_Instruções_.
A. Segundo o acórdão, a que quantia correspondia o saldo da conta-corrente mantida até à cessação do contrato?
B. Substitua "mercadoria" por "encomenda" no acórdão e transcreva o trecho que começa em "A R. contestou, impugnando" e termina em "das referidas marcas.".

_Excerto do documento_.
● ● ● ● ●
Acórdão nº 2470/08.0TVLSB.L1.S1 de Supremo Tribunal de Justiça (Portugal), 12 de Maio de 2016

Magistrado ResponsávelMARIA DA GRAÇA TRIGO
Data da Resolução12 de Maio de 2016
EmissorSupremo Tribunal de Justiça (Portugal)

Acordam no Supremo Tribunal de Justiça 1.

AA, Lda, intentou acção contra BB – Sociedade Industrial de refigerantes, S.A.

, pedindo que esta fosse condenada a pagar-lhe a quantia de € 871.414,99, acrescida de juros à taxa legal vencidos desde a citação até efectivo e integral pagamento, como indemnização pela cessação ilegal de um contrato de distribuição de produtos celebrado entre as partes. Invocou ainda o direito a receber a quantia de € 7.778,67, correspondente ao saldo da conta-corrente mantida até à cessação do contrato.

A R. contestou, impugnando o alegado direito de indemnização, e, em reconvenção, pedindo que a A. fosse condenada a pagar-lhe a quantia de €806.781,35, acrescida dos juros que se vencerem até integral pagamento, e a abster-se de usar, de imediato, quaisquer sinais distintivos quer da R., quer das marcas The Coca-Cola Company, com fundamento na falta de pagamento da mercadoria fornecida (no valor de € 52.209,21) e como indemnização pela utilização abusiva dos sinais distintivos das referidas marcas.
● ● ● ● ●
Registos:
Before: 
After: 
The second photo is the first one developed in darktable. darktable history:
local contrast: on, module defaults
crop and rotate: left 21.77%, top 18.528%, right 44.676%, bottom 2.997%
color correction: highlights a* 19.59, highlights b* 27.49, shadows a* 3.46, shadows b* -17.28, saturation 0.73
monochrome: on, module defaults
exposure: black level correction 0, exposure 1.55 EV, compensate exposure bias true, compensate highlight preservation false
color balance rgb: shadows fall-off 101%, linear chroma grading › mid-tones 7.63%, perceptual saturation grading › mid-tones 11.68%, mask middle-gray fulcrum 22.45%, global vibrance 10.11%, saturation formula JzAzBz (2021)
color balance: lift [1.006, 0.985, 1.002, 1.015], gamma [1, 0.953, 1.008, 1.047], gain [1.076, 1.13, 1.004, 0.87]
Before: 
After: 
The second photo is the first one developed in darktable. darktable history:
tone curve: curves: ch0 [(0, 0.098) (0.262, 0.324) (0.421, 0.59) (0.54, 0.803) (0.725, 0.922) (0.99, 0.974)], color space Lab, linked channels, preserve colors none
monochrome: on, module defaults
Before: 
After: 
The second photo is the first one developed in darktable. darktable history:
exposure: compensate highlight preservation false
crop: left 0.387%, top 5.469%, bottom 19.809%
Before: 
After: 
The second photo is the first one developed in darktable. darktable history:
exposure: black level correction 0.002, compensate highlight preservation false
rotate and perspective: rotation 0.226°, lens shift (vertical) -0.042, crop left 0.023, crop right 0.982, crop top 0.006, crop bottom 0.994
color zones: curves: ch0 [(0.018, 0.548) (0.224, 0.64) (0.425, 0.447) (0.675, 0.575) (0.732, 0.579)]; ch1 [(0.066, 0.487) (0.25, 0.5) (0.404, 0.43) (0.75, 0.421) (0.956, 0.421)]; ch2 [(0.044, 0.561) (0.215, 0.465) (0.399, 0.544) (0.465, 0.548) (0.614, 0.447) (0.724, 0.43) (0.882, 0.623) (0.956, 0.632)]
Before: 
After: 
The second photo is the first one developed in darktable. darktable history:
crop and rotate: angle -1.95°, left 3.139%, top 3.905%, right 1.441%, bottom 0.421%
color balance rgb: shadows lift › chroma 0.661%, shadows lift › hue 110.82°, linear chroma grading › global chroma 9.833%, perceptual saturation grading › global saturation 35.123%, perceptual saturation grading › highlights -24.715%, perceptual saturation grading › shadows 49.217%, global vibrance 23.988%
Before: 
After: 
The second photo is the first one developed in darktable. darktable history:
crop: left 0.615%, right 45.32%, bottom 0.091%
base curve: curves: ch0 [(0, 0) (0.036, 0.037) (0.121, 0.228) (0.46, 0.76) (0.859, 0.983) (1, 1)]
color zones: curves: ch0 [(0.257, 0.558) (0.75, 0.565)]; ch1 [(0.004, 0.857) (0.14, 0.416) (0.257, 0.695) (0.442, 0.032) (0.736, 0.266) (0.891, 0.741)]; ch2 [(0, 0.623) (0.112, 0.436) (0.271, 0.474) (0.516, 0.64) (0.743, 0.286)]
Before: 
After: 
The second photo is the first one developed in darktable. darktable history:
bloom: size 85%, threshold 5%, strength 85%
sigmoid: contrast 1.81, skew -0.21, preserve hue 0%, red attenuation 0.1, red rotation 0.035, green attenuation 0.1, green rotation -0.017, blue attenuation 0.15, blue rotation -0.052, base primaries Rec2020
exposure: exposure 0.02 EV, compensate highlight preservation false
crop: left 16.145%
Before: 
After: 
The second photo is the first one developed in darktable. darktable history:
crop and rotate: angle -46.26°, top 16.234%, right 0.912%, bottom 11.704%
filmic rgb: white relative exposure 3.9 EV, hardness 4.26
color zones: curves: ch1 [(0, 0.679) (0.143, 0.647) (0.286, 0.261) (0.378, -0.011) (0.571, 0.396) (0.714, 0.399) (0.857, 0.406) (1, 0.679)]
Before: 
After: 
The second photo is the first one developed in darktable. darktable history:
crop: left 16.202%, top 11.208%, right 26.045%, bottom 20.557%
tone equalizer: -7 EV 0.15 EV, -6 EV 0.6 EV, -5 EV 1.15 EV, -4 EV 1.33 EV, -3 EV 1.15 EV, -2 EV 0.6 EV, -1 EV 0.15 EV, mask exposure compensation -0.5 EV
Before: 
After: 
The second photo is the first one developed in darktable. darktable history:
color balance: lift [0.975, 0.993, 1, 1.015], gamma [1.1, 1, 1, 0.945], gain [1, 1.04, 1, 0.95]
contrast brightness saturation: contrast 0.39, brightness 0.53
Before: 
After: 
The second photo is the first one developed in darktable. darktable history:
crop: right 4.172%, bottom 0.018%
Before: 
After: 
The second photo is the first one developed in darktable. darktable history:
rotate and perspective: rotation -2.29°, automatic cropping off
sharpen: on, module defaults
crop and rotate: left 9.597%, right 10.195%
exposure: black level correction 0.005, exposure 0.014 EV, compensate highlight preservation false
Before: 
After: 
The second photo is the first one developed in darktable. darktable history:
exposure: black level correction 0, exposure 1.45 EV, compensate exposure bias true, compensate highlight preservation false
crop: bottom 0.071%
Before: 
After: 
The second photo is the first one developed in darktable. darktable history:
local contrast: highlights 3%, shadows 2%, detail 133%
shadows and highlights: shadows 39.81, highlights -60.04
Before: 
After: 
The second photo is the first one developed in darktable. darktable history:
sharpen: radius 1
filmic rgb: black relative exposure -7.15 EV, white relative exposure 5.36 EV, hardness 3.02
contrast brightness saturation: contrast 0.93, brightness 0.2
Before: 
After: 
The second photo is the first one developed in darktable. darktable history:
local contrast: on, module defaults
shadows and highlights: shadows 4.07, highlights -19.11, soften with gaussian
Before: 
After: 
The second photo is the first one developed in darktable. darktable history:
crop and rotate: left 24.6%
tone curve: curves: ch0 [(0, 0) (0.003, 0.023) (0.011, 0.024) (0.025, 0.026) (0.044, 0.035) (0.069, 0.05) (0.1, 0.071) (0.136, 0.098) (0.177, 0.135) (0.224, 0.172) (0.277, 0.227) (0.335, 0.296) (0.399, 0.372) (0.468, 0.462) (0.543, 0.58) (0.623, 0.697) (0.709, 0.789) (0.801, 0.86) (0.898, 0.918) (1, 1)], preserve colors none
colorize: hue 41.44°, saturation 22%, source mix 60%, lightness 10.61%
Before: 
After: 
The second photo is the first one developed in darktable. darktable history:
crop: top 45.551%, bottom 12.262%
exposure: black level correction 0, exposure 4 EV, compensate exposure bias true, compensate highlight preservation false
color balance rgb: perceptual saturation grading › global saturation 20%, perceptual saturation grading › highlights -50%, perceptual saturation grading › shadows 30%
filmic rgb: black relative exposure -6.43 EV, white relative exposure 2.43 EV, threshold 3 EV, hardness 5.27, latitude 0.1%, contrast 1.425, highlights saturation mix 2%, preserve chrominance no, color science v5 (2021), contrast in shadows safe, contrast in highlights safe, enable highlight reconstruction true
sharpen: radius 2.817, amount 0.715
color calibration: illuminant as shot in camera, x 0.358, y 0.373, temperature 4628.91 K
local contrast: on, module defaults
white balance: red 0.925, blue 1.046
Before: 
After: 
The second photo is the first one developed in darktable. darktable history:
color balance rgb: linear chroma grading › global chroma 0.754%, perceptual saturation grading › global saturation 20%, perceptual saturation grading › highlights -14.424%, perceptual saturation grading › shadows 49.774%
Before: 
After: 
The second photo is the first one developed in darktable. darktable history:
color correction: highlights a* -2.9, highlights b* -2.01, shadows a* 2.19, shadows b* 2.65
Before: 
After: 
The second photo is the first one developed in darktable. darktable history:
● ● ● ● ●
_Respostas_.
A. € 7.778,67.

B.
A R. contestou, impugnando o alegado direito de indemnização, e, em reconvenção, pedindo que a A. fosse condenada a pagar-lhe a quantia de €806.781,35, acrescida dos juros que se vencerem até integral pagamento, e a abster-se de usar, de imediato, quaisquer sinais distintivos quer da R., quer das marcas The Coca-Cola Company, com fundamento na falta de pagamento da encomenda fornecida (no valor de € 52.209,21) e como indemnização pela utilização abusiva dos sinais distintivos das referidas marcas.